[[ EXTRACT PROVIDED, beginning ]]
Scott: Now, this particular Haunt Hack is a little weird; it doesn’t necessarily bolster your haunt, it doesn’t necessarily make your hunt any better, but it just might get people talking about your haunt. If you are a gamer, these things are usually called Easter Eggs. If you are a Disney freak, or a Disney fan, they’re usually called Hidden Mickeys. Basically, what they are, are small hidden treats that just automatically blend in with the scenic, but if you know what to look for you can actually sort of gamify, create another element, or another level to your haunt.

Easter Egg Examples From Scott Swenson

Scott: Let me give you a specific example, and I think that will help you understand them better. Several years ago I went to a dollar store and I found these really cheap plastic rat skeletons; and I guess apparently rats have bones in their ears based on this skeleton, which I never realized. But anyway, the idea is that these guys are not that bad to look at. You can go back and paint them a little more if you’d like, but if you’re putting them in the dark, you really don’t need to. They’re somewhat posable, they’re not as poseable as something that you might get at, say one of those Halloween prop stores, but they’re cheap, they’re a buck apiece. What I thought would be really fun with these is to take them and put them in different positions, maybe get 13 of them, because I like the number 13, and place them in hidden locations as part of the scenic around your haunt.
[[ EXTRACT PROVIDED, end ]]
▶ [ASSIGNED TASK A] According to the haunt transcript, how much did each plastic rat skeleton from the dollar store cost?
The records were gathered separately and are unrelated to the haunt transcript.
[[ RECORDS PROVIDED, beginning ]]
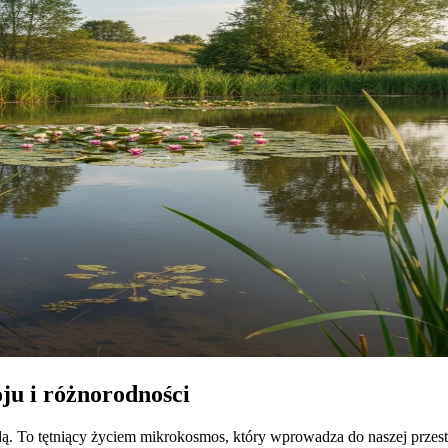
u i różnorodności
ą. To tętniący życiem mikrokosmos, który wprowadza do naszej przest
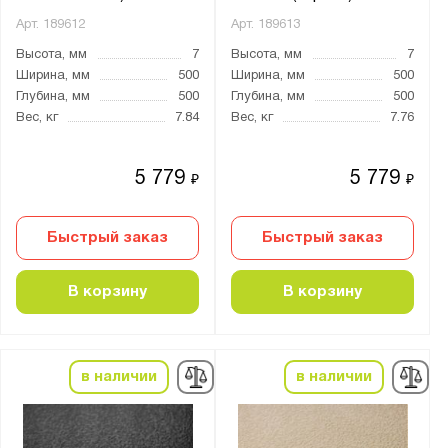
Арт.
189612
Арт.
189613
Высота, мм
7
Высота, мм
7
Ширина, мм
500
Ширина, мм
500
Глубина, мм
500
Глубина, мм
500
Вес, кг
7.84
Вес, кг
7.76
5 779
5 779
₽
₽
Быстрый заказ
Быстрый заказ
В корзину
В корзину
в наличии
в наличии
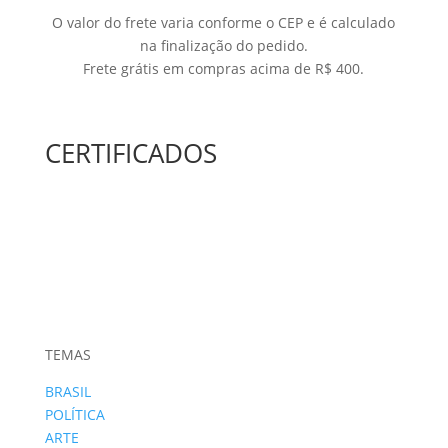
O valor do frete varia conforme o CEP e é calculado
na finalização do pedido.
Frete grátis em compras acima de R$ 400.
CERTIFICADOS
TEMAS
BRASIL
POLÍTICA
ARTE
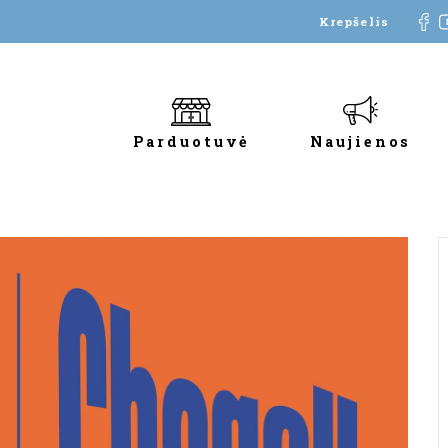
Krepšelis
Parduotuvė
Naujienos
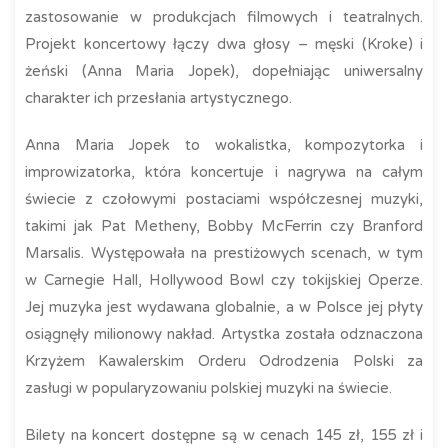
zastosowanie w produkcjach filmowych i teatralnych.
Projekt koncertowy łączy dwa głosy – męski (Kroke) i
żeński (Anna Maria Jopek), dopełniając uniwersalny
charakter ich przesłania artystycznego.
Anna Maria Jopek to wokalistka, kompozytorka i
improwizatorka, która koncertuje i nagrywa na całym
świecie z czołowymi postaciami współczesnej muzyki,
takimi jak Pat Metheny, Bobby McFerrin czy Branford
Marsalis. Występowała na prestiżowych scenach, w tym
w Carnegie Hall, Hollywood Bowl czy tokijskiej Operze.
Jej muzyka jest wydawana globalnie, a w Polsce jej płyty
osiągnęły milionowy nakład. Artystka została odznaczona
Krzyżem Kawalerskim Orderu Odrodzenia Polski za
zasługi w popularyzowaniu polskiej muzyki na świecie.
Bilety na koncert dostępne są w cenach 145 zł, 155 zł i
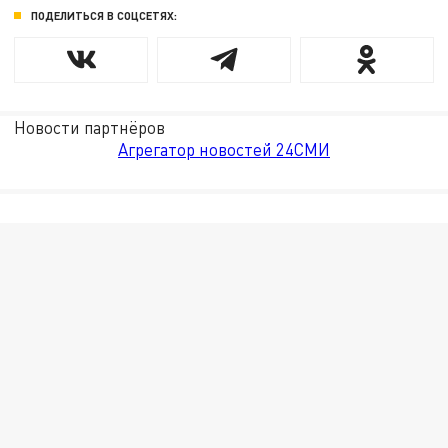
ПОДЕЛИТЬСЯ В СОЦСЕТЯХ:
Новости партнёров
Агрегатор новостей 24СМИ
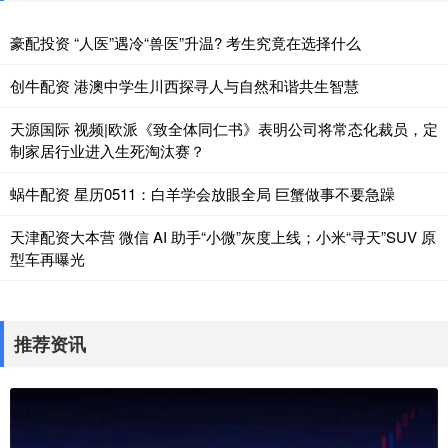
豪配投资 “人医”遇冷“兽医”升温? 考生究竟在选择什么
创牛配资 港澳中学生川西探寻人与自然和谐共生智慧
天源国际 视频|欧派《致全体同仁书》表明公司将常态化裁员，定
制家居行业进入生死淘汰赛？
蜗牛配资 星历0511：白羊学会放眼全局 巨蟹做事不要急躁
天津配资大本营 微信 AI 助手“小微”灰度上线；小米“寻天”SUV 原
型车再曝光
推荐资讯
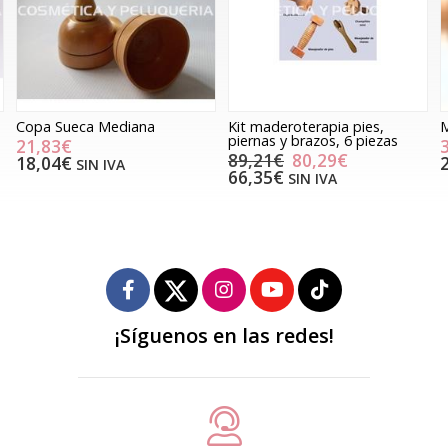
Kit maderoterapia pies,
Mancuerda
piernas y brazos, 6 piezas
31,82€
89,21€
80,29€
26,30€
SIN IVA
66,35€
SIN IVA
¡Síguenos en las redes!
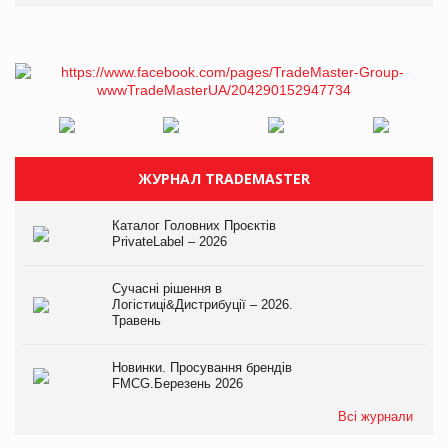
ЖУРНАЛ TRADEMASTER
Каталог Головних Проєктів
PrivateLabel – 2026
Сучасні рішення в
Логістиці&Дистрибуції – 2026.
Травень
Новинки. Просування брендів
FMCG.Березень 2026
Всі журнали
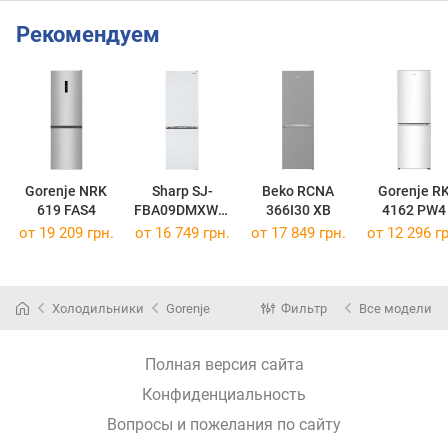
Рекомендуем
Gorenje NRK
Sharp SJ-
Beko RCNA
Gorenje R
619 FAS4
FBA09DMXWE-
366I30 XB
4162 PW4
UA
от 19 209 грн.
от 16 749 грн.
от 17 849 грн.
от 12 296 гр
Холодильники
Gorenje
Фильтр
Все модели
Полная версия сайта
Конфиденциальность
Вопросы и пожелания по сайту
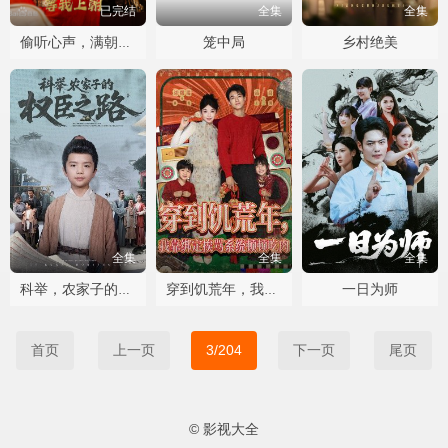
已完结
全集
全集
笼中局
乡村绝美
偷听心声，满朝文武绷不住。
全集
全集
全集
一日为师
科举，农家子的权臣之路
穿到饥荒年，我靠绑定挨骂系统顿顿吃肉
首页
上一页
3/204
下一页
尾页
© 影视大全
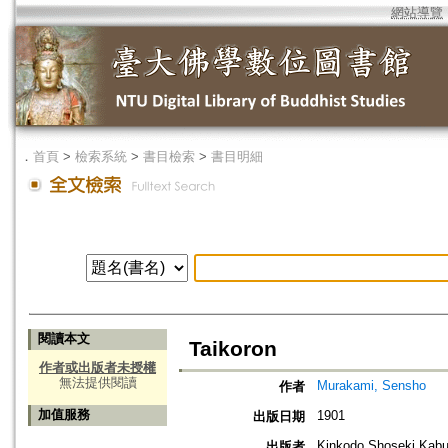
網站導覽
．
首頁
>
檢索系統
>
書目檢索
>
書目明細
閱讀本文
Taikoron
作者或出版者未授權
無法提供閱讀
Murakami, Sensho
作者
加值服務
1901
出版日期
Kinkodo Shoseki Kabu
出版者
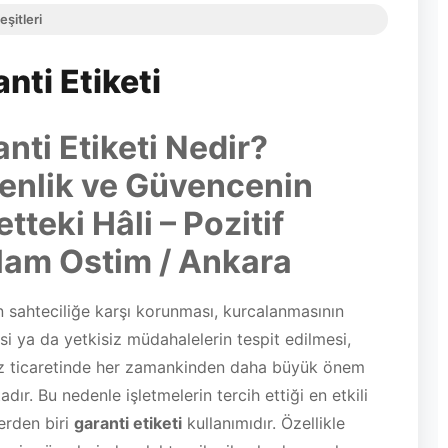
eşitleri
nti Etiketi
nti Etiketi Nedir?
enlik ve Güvencenin
etteki Hâli – Pozitif
lam Ostim / Ankara
n sahteciliğe karşı korunması, kurcalanmasının
i ya da yetkisiz müdahalelerin tespit edilmesi,
 ticaretinde her zamankinden daha büyük önem
dır. Bu nedenle işletmelerin tercih ettiği en etkili
erden biri
garanti etiketi
kullanımıdır. Özellikle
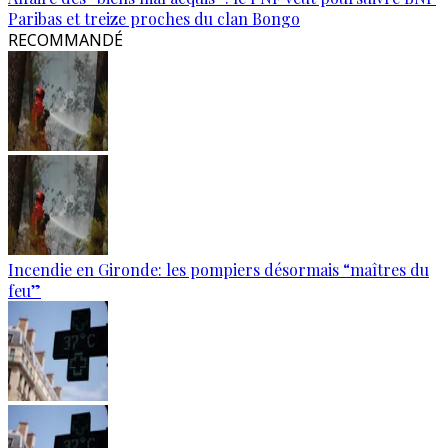
Paribas et treize proches du clan Bongo
RECOMMANDÉ
Incendie en Gironde: les pompiers désormais “maîtres du
feu”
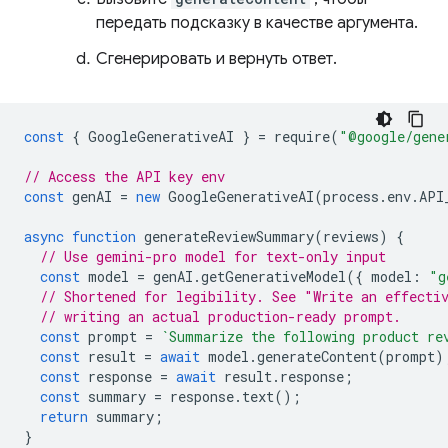
передать подсказку в качестве аргумента.
Сгенерировать и вернуть ответ.
const
{
GoogleGenerativeAI
}
=
require
(
"@google/gene
// Access the API key env
const
genAI
=
new
GoogleGenerativeAI
(
process
.
env
.
API
async
function
generateReviewSummary
(
reviews
)
{
// Use gemini-pro model for text-only input
const
model
=
genAI
.
getGenerativeModel
({
model
:
"g
// Shortened for legibility. See "Write an effecti
// writing an actual production-ready prompt.
const
prompt
=
`Summarize the following product re
const
result
=
await
model
.
generateContent
(
prompt
)
const
response
=
await
result
.
response
;
const
summary
=
response
.
text
();
return
summary
;
}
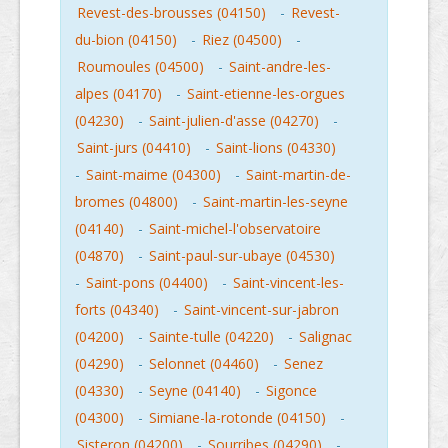
Revest-des-brousses (04150)
-
Revest-
du-bion (04150)
-
Riez (04500)
-
Roumoules (04500)
-
Saint-andre-les-
alpes (04170)
-
Saint-etienne-les-orgues
(04230)
-
Saint-julien-d'asse (04270)
-
Saint-jurs (04410)
-
Saint-lions (04330)
-
Saint-maime (04300)
-
Saint-martin-de-
bromes (04800)
-
Saint-martin-les-seyne
(04140)
-
Saint-michel-l'observatoire
(04870)
-
Saint-paul-sur-ubaye (04530)
-
Saint-pons (04400)
-
Saint-vincent-les-
forts (04340)
-
Saint-vincent-sur-jabron
(04200)
-
Sainte-tulle (04220)
-
Salignac
(04290)
-
Selonnet (04460)
-
Senez
(04330)
-
Seyne (04140)
-
Sigonce
(04300)
-
Simiane-la-rotonde (04150)
-
Sisteron (04200)
-
Sourribes (04290)
-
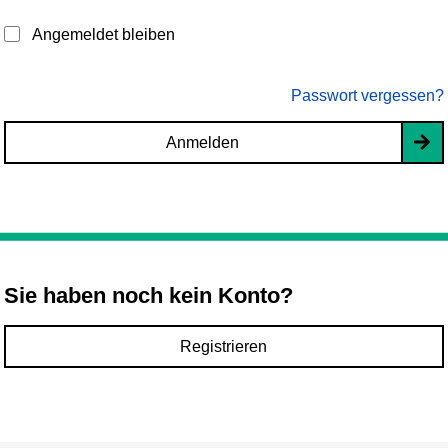
Angemeldet bleiben
Passwort vergessen?
Anmelden
Sie haben noch kein Konto?
Registrieren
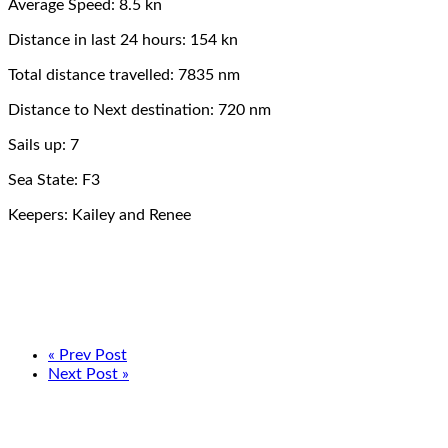
Average Speed: 8.5 kn
Distance in last 24 hours: 154 kn
Total distance travelled: 7835 nm
Distance to Next destination: 720 nm
Sails up: 7
Sea State: F3
Keepers: Kailey and Renee
« Prev Post
Next Post »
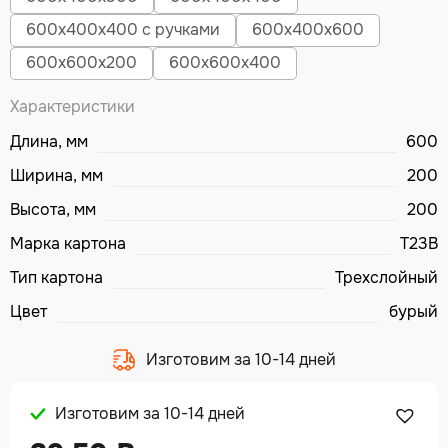
600х400х400 с ручками
600х400х600
600х600х200
600х600х400
Характеристики
Длина, мм
600
Ширина, мм
200
Высота, мм
200
Марка картона
Т23В
Тип картона
Трехслойный
Цвет
бурый
Изготовим за 10-14 дней
Изготовим за 10-14 дней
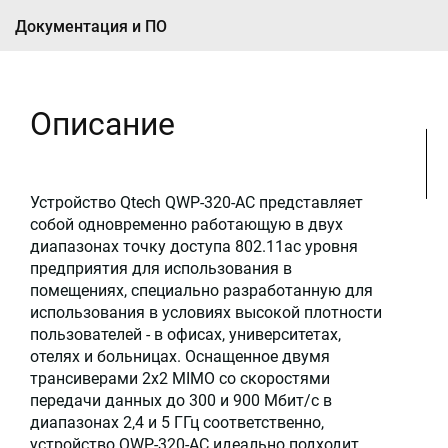
Документация и ПО
Описание
Устройство Qtech QWP-320-AC представляет
собой одновременно работающую в двух
диапазонах точку доступа 802.11ac уровня
предприятия для использования в
помещениях, специально разработанную для
использования в условиях высокой плотности
пользователей - в офисах, университетах,
отелях и больницах. Оснащенное двумя
трансиверами 2x2 MIMO со скоростями
передачи данных до 300 и 900 Мбит/с в
диапазонах 2,4 и 5 ГГц соответственно,
устройство QWP-320-AC идеально подходит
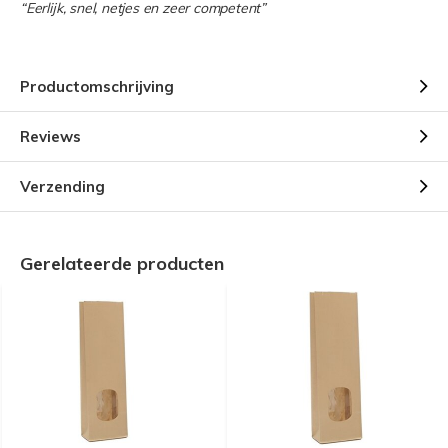
“Eerlijk, snel, netjes en zeer competent”
Productomschrijving
Reviews
Verzending
Gerelateerde producten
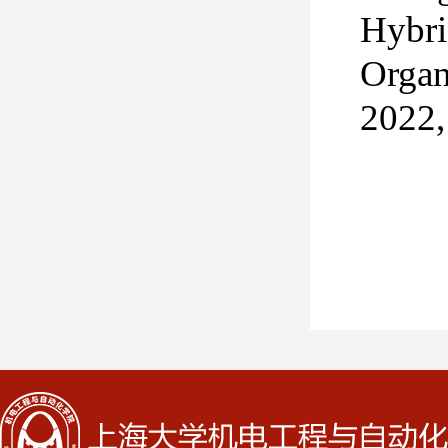
Hybri
Organ
2022,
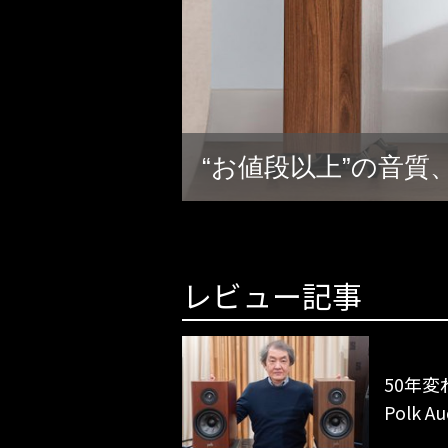
“お値段以上”の音質、P
レビュー記事
50年
Polk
[[ RECORDS PROVIDED, end ]]
▶ [ASSIGNED TASK B] List every line of the records that contains the string "martin".

▶ [EXERCISE RESPONSE A] A dollar apiece.

▶ [EXERCISE RESPONSE B]
Saint-martin-de-
Saint-martin-les-seyne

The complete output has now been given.